How to Submit a Sitemap to Google Search Console

Submitting your website’s sitemap to Google Search Console is a straightforward process. Here’s what you need and how to go about it.

So you just finished creating your website. Now what?

If you are like most website owners, the next question that comes to mind is “how am I going to get my website’s pages indexed by Google?” Well, there are many ways to tackle this – one of which is to submit to and verify your website with Google Search Console (GSC). Once that’s done, you then proceed to submitting your website’s sitemap to GSC.

Here’s a walkthrough on how to go about submitting your sitemap to Google Search Console.

Requirement

To be able to do this, you obviously need to have a sitemap of your website ready, specifically one that is compatible with GSC – an XML sitemap. If you don’t have this ready, and not sure how to generate it, here’s a guide on how to generate an XML sitemap for your website. Take note of your XML sitemap’s location or URL (ex. https://domain.com/sitemap.xml)

And as mentioned, you have to have your website and ownership of it verified with Google Search Console first. Here’s a guide on verifying your website with Google Search Console if this is something you are not familiar.

Steps in submitting an XML sitemap to Google Search Console

1. Login to your Google Search Console

Head over to Google Search Console and login to access the dashboard.

2. Select a property

This is particularly necessary if you have multiple properties in your GSC account. Be sure to switch to the correct property/domain by switching to it from the property switch located near the top left corner of the dashboard.

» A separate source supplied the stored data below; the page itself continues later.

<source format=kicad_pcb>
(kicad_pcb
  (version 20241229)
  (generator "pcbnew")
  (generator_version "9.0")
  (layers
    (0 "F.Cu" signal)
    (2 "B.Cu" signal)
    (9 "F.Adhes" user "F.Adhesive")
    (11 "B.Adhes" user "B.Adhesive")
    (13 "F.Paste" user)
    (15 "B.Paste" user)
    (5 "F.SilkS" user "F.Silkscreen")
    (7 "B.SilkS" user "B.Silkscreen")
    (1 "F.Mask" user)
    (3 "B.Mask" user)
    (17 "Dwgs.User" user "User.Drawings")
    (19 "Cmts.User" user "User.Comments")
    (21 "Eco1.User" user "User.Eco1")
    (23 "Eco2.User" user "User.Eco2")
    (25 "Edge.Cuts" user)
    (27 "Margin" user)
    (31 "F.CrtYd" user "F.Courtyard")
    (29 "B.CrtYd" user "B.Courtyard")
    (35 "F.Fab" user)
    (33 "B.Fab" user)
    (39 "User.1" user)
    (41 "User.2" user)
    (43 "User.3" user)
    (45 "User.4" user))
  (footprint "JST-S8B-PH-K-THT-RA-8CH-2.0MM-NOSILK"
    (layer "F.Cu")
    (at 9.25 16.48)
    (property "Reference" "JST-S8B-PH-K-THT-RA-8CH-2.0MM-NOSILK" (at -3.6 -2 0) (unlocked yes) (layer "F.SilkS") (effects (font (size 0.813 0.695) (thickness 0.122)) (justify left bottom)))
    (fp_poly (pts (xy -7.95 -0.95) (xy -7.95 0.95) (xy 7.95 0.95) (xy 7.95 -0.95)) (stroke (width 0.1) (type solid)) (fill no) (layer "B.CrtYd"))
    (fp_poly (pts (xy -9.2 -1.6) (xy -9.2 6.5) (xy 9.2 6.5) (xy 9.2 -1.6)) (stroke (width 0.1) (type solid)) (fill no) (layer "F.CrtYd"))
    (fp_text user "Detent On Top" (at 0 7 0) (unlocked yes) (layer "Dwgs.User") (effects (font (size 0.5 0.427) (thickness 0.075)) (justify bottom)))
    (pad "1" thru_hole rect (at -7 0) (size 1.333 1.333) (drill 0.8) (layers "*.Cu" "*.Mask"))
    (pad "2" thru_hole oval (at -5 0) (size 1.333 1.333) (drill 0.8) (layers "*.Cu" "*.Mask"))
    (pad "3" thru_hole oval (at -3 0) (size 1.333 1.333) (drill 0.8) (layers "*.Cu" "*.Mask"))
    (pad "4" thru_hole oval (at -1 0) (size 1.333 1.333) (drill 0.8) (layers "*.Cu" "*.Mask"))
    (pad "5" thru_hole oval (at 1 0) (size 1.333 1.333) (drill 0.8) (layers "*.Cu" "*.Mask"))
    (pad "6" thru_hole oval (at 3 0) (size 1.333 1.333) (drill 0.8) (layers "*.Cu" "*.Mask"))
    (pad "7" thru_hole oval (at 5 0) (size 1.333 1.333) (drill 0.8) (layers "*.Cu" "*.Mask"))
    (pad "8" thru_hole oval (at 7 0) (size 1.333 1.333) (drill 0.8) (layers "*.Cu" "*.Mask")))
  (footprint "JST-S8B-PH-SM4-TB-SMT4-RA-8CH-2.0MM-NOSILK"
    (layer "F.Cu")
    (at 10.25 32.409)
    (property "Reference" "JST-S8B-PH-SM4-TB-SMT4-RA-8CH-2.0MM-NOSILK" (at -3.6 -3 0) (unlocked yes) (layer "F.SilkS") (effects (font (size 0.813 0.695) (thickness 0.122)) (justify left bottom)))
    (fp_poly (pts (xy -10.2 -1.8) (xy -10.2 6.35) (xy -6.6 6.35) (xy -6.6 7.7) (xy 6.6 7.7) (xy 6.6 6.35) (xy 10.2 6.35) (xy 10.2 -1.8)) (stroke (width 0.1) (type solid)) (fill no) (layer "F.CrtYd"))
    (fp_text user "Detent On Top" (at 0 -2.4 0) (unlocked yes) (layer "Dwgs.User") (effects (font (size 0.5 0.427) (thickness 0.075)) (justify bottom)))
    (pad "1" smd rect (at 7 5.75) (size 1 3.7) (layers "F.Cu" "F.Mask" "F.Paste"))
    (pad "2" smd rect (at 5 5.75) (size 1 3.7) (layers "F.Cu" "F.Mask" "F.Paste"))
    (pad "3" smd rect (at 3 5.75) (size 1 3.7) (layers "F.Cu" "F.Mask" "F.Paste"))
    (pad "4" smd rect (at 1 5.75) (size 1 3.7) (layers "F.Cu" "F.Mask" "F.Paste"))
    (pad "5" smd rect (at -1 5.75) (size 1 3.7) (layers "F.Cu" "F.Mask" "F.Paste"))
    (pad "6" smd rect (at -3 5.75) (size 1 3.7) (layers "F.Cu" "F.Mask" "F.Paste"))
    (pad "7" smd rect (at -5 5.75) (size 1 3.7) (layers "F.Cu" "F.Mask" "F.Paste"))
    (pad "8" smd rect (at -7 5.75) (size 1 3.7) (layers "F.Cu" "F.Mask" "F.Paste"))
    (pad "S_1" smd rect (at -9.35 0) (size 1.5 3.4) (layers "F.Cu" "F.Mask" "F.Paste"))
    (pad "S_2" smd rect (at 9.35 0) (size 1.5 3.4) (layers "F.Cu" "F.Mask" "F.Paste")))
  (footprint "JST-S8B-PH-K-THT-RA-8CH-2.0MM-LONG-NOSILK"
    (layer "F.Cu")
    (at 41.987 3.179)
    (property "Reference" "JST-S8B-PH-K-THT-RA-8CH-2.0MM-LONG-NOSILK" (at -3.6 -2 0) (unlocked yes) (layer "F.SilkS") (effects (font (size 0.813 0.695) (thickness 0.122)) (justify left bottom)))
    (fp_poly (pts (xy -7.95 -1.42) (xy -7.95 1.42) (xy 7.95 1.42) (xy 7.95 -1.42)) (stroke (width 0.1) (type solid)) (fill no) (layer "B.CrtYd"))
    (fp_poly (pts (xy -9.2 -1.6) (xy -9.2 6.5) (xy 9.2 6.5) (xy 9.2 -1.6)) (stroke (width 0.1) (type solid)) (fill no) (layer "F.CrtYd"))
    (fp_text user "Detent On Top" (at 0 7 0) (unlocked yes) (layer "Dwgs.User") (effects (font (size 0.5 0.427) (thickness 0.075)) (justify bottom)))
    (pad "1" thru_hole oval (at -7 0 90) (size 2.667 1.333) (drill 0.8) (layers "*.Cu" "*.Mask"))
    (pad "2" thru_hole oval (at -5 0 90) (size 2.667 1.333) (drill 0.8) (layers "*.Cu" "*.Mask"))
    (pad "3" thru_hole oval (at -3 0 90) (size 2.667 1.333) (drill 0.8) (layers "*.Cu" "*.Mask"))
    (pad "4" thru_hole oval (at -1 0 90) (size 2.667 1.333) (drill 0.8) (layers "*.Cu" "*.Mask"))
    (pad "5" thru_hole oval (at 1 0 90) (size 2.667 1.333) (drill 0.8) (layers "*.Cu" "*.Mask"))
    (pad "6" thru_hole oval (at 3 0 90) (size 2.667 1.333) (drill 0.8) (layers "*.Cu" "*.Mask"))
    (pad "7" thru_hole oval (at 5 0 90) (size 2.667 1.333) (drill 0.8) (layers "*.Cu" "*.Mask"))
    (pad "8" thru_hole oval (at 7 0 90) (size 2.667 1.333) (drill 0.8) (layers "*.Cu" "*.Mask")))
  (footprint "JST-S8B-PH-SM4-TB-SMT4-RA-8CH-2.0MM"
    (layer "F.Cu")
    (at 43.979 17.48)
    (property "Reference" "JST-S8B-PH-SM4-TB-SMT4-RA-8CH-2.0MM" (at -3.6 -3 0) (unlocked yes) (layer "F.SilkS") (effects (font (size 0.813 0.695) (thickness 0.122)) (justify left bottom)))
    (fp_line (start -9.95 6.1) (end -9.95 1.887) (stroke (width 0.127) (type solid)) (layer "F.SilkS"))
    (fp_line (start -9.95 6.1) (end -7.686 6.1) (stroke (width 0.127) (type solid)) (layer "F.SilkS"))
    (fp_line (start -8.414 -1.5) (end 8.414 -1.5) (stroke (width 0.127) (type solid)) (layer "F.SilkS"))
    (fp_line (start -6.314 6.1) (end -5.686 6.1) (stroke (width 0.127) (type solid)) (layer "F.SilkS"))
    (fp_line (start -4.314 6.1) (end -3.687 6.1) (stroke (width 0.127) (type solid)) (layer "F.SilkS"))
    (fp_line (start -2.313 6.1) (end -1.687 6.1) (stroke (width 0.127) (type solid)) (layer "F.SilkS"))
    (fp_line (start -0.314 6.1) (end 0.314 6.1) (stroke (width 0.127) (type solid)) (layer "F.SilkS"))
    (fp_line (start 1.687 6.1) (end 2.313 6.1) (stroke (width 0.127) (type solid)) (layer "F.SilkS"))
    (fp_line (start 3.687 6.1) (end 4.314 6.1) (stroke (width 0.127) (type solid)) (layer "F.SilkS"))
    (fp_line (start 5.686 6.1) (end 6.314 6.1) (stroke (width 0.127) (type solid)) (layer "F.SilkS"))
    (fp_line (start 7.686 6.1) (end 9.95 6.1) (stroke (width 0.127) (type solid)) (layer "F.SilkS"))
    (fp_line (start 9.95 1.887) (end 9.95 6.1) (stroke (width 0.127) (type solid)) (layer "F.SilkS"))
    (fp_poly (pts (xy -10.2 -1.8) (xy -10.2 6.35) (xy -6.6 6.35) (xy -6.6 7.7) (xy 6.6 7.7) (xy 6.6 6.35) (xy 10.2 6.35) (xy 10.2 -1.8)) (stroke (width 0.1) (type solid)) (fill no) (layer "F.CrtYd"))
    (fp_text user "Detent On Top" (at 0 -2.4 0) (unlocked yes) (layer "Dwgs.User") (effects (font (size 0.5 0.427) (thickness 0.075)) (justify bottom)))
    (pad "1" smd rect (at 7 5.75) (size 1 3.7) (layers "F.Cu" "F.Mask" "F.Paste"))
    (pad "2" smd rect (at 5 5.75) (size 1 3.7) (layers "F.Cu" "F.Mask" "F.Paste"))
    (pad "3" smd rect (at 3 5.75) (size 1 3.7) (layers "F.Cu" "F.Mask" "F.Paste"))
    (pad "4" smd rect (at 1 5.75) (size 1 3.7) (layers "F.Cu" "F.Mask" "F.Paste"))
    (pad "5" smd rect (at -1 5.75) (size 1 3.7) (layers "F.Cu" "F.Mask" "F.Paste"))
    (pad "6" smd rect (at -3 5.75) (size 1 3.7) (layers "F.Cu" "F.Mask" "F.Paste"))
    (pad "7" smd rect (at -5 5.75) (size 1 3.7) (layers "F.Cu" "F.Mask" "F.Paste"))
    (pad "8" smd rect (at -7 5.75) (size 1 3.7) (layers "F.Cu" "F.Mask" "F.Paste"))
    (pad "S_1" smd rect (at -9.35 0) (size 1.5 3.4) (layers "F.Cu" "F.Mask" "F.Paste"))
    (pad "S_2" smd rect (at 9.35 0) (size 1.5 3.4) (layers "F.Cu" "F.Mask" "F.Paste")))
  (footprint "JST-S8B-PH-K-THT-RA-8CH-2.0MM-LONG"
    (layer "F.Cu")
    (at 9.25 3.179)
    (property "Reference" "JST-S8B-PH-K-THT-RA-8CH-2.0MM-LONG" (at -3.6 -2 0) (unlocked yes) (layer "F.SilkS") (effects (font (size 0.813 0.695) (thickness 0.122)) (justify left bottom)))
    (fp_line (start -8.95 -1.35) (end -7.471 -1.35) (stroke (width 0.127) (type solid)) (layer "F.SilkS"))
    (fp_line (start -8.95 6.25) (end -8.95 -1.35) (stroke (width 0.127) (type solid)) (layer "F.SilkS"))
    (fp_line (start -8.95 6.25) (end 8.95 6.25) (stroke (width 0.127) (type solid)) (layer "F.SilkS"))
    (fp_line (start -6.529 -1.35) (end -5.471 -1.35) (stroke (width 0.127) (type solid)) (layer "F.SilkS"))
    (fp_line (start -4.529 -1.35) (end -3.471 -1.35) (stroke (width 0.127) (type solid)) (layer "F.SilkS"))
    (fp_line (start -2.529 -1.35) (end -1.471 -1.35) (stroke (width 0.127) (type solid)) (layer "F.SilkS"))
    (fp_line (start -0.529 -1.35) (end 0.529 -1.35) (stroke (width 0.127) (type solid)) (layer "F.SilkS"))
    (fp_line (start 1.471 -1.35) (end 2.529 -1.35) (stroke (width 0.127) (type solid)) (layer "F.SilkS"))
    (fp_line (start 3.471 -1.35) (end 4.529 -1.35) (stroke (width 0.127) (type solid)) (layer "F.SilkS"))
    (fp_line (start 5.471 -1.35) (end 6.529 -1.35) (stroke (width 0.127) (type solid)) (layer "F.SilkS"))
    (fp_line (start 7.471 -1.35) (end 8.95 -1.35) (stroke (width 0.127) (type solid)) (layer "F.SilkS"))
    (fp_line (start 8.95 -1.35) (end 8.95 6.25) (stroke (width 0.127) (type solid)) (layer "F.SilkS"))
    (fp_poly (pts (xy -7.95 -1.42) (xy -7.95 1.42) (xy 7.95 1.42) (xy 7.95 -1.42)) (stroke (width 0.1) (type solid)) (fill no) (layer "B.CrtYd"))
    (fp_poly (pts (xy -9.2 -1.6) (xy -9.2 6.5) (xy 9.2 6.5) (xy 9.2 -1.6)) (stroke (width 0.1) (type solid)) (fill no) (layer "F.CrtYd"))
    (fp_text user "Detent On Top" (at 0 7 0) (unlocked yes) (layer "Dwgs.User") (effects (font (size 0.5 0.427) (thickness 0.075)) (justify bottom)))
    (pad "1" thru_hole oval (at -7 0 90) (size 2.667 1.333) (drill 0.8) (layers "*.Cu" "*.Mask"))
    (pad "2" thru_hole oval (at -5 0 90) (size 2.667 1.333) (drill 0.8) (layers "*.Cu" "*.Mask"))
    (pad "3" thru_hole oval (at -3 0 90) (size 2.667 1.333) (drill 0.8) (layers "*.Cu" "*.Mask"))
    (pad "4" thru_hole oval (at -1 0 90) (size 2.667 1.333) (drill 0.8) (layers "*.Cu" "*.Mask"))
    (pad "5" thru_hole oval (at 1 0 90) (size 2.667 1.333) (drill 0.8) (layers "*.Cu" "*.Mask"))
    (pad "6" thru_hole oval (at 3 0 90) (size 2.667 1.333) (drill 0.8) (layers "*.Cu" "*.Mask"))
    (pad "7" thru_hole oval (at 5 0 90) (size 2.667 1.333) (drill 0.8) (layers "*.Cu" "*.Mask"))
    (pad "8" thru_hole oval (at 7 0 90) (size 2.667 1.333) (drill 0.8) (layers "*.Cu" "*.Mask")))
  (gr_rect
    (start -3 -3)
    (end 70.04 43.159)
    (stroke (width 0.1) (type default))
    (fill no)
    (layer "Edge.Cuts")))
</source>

3. Select ‘sitemap’ from left sidebar

There is a sidebar on the left of the dashboard that gives you access to different areas/tools available in your GSC dashboard. For sitemap submission, look for the ‘index’ section of the sidebar and under it click ‘sitemap’ option.

4. Enter your sitemap location

In the ‘Sitemaps’ section, you will see two sub-sections namely “Add a new sitemap” and “Submitted sitemaps”. Enter your sitemap location in the field provided under “Add a new sitemap.” This part you just need to enter the file location, not the entire URL. So, if the URL to your sitemap looks like this “https://domain.com/file/sitemap.xml” – then you only have to enter “file/sitemap.xml”.

5. Submit and review

With your sitemap location already in the input field, click submit and your submission will be reflected under “Submitted sitemaps” sub-section. In here, you will see an error if you submitted a sitemap that can’t be located or that is in the whole file format. If all goes well, the status should reflect a “success” note and “Discovered URLs” should start accounting all links crawled through the sitemap.

Crawling and indexing

Having your website’s sitemap submitted to Google Search Console does not guarantee instant indexing, but it does help in telling the search giant that there’s something new on your website that they might want to crawl and index. Google built the this tool as a way for site owners to relay website-related things to them and for Google to provide feedback on the website as it crawls and stumbles upon it in the world wide web.

To help your website get discovered and its pages indexed fast, you should think about coming up with a strategy that triggers content sharing and/or resource citation from other site owners.